A chilling revelation has surfaced regarding the inner workings of Meta, the parent company of Facebook, Instagram, and WhatsApp. Despite publicly projecting an image of user safety, internal documents suggest a calculated tolerance – and even reliance – on revenue generated by scammers operating on its platforms.
The scale is staggering. Reports indicate that a full 10 percent of Meta’s projected 2024 revenue – a colossal $16 billion – is directly linked to advertising from individuals and entities known or suspected of fraudulent activity. This isn’t a case of overlooking a few bad actors; it’s a systemic issue woven into the fabric of the company’s financial model.
Investigations reveal that Meta isn’t simply unaware of the problem. Executives are demonstrably aware of the widespread scams – ranging from online casinos and illicit services to healthcare fraud – flourishing within their networks. Yet, decisive action to eradicate these threats remains conspicuously absent.
The company’s own data paints a disturbing picture. Approximately one-third of all successful online scams targeting the United States leverage Meta’s platforms. Internal reports bluntly state that Meta is *easier* to exploit for fraudulent advertising than competing platforms like Google, making it a prime destination for criminals.
This isn’t about rogue users impersonating others. The scams are fueled by those utilizing Meta’s official, paid advertising services – a system that ostensibly implies a level of vetting and trust. However, enforcement appears to be shockingly uneven, prioritizing profit over protection.

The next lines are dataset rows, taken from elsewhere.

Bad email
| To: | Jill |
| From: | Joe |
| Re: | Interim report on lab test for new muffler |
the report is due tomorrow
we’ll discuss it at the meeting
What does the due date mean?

A tiered enforcement system seemingly rewards high-spending advertisers, even those flagged for criminal activity. While a low-level scammer might face removal after just eight user reports, a “high value account” can accumulate over 500 reports without consequence. It’s a system that incentivizes continued spending, regardless of the harm inflicted.
Evidence uncovered includes instances of illegal online casinos running Facebook ads for over six months, despite being internally identified as “Scammiest Scammer.” These weren’t accidental oversights; they were deliberate choices.

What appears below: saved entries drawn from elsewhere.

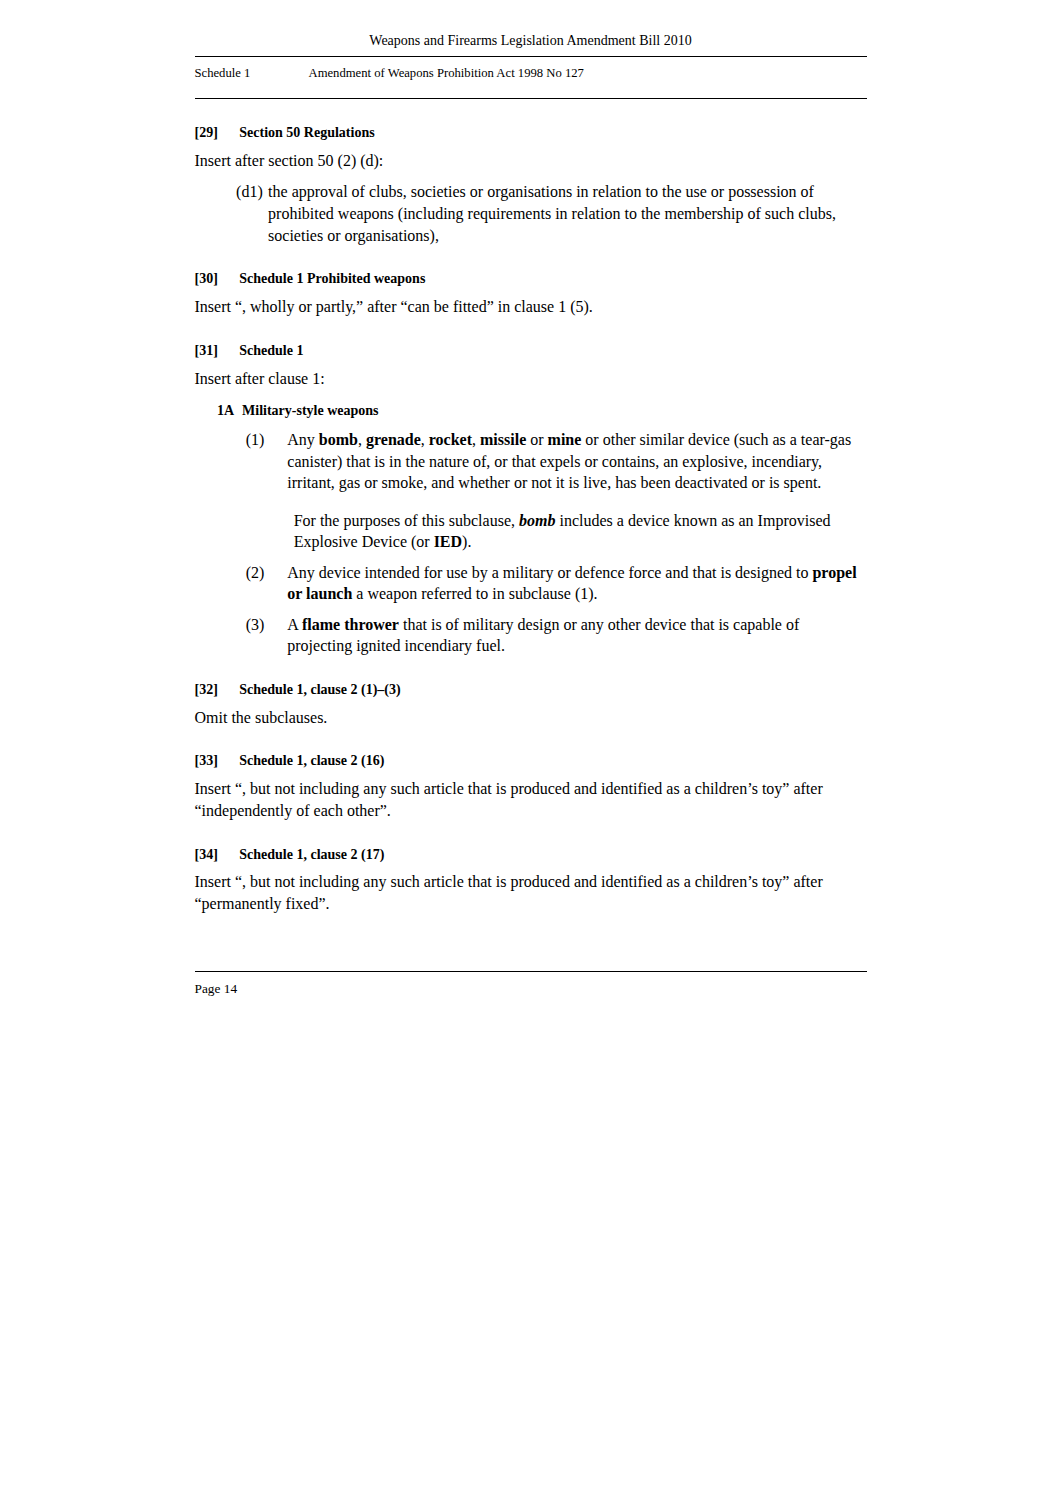Weapons and Firearms Legislation Amendment Bill 2010
Schedule 1 Amendment of Weapons Prohibition Act 1998 No 127
[29] Section 50 Regulations
Insert after section 50 (2) (d):
(d1)
the approval of clubs, societies or organisations in relation to the use or possession of prohibited weapons (including requirements in relation to the membership of such clubs, societies or organisations),
[30] Schedule 1 Prohibited weapons
Insert “, wholly or partly,” after “can be fitted” in clause 1 (5).
[31] Schedule 1
Insert after clause 1:
1AMilitary-style weapons
(1)
Any bomb, grenade, rocket, missile or mine or other similar device (such as a tear-gas canister) that is in the nature of, or that expels or contains, an explosive, incendiary, irritant, gas or smoke, and whether or not it is live, has been deactivated or is spent.
For the purposes of this subclause, bomb includes a device known as an Improvised Explosive Device (or IED).
(2)
Any device intended for use by a military or defence force and that is designed to propel or launch a weapon referred to in subclause (1).
(3)
A flame thrower that is of military design or any other device that is capable of projecting ignited incendiary fuel.
[32] Schedule 1, clause 2 (1)–(3)
Omit the subclauses.
[33] Schedule 1, clause 2 (16)
Insert “, but not including any such article that is produced and identified as a children’s toy” after “independently of each other”.
[34] Schedule 1, clause 2 (17)
Insert “, but not including any such article that is produced and identified as a children’s toy” after “permanently fixed”.
Page 14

Meta’s automated systems *do* identify potentially fraudulent advertisers, but the response is carefully calibrated. Instead of outright banning them, the system increases advertising costs, theoretically discouraging activity while simultaneously maximizing revenue. It’s a cynical calculation that places profit above principle.
Internal restrictions further hamstring efforts to combat harmful advertising. Teams dedicated to flagging and removing scam ads were explicitly prohibited from taking actions that could reduce the company’s overall revenue by even 0.15 percent. The potential for regulatory fines – estimated at a maximum of $1 billion – is considered a manageable cost compared to the billions earned from illicit activity.
The overarching narrative is clear: Meta is more concerned with protecting its revenue stream from scammers than protecting its users *from* scammers. While the company expresses concern about impersonation schemes, the financial incentive to allow broader fraudulent activity remains overwhelmingly strong.
When confronted with these findings, Meta representatives did not dispute the authenticity of the documents. They dismissed the reported figures as “rough and overly-inclusive,” claiming updated reports exist. However, no evidence of these revised figures was provided.
Meta claims to be actively working to reduce the proportion of revenue derived from scams, aiming to lower it from 10.1 percent in 2024 to 7.3 percent in 2025. They also cite a 58 percent reduction in user-reported scams and the removal of 134 million pieces of scam ad content in the last 18 months. However, these claims ring hollow in the face of the documented internal policies and financial motivations.